Copy all lines in the data that contain the string "When".

══ Data supplied ══

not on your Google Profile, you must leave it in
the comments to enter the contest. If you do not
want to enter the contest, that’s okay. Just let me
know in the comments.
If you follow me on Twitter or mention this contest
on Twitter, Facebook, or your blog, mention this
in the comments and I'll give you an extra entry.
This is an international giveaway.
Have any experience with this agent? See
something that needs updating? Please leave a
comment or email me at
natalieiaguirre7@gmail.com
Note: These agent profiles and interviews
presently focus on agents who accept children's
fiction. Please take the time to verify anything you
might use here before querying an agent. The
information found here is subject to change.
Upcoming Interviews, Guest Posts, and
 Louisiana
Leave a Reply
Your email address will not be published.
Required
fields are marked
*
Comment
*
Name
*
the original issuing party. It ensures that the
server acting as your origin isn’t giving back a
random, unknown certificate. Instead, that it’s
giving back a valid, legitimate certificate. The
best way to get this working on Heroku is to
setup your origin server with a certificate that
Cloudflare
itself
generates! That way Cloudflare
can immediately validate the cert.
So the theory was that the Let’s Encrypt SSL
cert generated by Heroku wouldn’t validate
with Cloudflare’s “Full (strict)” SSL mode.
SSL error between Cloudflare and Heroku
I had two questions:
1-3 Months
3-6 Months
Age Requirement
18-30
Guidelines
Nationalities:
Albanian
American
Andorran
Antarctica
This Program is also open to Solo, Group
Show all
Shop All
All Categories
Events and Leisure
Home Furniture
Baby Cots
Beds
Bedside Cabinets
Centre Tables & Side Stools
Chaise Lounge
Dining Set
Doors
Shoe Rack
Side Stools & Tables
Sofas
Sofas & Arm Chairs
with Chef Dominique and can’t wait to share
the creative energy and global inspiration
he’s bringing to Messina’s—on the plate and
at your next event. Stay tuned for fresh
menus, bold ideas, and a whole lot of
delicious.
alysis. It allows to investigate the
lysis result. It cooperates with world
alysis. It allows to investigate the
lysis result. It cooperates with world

═══
══ Data supplied ══

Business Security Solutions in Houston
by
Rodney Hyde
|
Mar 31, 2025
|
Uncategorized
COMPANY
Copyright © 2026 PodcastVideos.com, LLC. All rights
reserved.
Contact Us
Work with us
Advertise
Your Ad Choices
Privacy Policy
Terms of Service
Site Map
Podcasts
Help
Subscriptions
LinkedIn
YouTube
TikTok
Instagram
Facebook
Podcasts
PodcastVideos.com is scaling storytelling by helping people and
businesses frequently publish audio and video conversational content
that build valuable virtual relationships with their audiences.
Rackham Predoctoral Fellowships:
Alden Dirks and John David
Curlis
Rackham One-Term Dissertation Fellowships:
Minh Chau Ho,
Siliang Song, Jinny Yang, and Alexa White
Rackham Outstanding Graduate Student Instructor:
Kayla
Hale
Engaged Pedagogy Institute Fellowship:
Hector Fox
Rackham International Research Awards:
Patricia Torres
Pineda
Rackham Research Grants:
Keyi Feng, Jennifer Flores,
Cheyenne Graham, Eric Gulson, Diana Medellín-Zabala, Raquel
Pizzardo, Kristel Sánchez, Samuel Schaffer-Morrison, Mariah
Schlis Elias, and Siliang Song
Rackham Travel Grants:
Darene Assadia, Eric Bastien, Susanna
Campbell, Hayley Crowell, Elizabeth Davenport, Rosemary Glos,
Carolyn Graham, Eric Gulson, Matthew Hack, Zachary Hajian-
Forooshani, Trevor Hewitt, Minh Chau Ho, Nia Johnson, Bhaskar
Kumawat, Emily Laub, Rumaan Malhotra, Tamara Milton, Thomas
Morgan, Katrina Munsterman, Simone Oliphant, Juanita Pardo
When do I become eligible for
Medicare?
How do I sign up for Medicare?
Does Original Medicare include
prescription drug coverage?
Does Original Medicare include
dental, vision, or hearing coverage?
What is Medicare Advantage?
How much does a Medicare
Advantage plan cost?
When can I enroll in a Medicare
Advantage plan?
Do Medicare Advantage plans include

═══

**Your response**
When do I become eligible for
When can I enroll in a Medicare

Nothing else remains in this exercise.